Data excerpts

• • •

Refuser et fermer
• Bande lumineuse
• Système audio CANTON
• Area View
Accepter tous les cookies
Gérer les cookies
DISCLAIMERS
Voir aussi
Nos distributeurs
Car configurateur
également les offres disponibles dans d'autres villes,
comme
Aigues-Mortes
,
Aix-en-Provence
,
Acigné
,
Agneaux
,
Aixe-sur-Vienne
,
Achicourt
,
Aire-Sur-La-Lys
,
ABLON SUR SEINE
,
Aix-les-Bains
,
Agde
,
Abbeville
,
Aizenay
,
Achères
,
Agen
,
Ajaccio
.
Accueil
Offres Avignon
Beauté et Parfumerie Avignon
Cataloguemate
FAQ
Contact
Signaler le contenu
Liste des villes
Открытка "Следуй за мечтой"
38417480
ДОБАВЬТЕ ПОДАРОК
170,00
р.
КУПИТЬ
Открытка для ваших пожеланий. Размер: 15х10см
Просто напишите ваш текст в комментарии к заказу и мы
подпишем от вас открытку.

• • •

§ **WORK INSTRUCTIONS**
Reproduce the final stretch of the data above: every line from the one holding "ДОБАВЬТЕ ПОДАРОК" through the end, inclusive, exactly as written and nothing else.

§ **YOUR SOLUTION**
ДОБАВЬТЕ ПОДАРОК
170,00
р.
КУПИТЬ
Открытка для ваших пожеланий. Размер: 15х10см
Просто напишите ваш текст в комментарии к заказу и мы
подпишем от вас открытку.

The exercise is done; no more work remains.